● Data shown:
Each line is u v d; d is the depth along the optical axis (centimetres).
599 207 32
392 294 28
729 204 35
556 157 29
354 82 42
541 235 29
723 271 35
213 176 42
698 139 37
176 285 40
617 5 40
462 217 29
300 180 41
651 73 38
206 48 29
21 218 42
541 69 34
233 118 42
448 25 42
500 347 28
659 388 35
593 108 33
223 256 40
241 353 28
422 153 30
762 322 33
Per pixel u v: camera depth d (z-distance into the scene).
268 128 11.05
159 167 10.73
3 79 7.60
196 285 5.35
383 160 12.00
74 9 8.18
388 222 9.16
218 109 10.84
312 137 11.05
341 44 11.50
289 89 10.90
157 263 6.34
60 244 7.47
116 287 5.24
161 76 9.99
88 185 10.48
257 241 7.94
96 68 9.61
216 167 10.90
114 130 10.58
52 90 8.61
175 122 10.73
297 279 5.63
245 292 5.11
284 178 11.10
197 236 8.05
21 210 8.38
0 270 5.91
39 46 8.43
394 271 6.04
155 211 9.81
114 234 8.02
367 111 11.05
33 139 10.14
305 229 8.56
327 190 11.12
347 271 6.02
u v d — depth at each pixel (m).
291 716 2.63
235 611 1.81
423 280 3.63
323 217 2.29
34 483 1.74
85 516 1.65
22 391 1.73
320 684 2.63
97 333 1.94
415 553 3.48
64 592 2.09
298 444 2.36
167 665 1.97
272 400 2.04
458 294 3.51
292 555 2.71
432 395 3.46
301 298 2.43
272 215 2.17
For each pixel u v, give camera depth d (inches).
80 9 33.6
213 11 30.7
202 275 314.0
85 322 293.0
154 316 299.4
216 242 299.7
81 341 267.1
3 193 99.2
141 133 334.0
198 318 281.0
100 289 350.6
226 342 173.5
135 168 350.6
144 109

● Exercise instructions: Considering only lines that contain the word "pixel", say how many there are in the data, with no other text.

● Task result: 3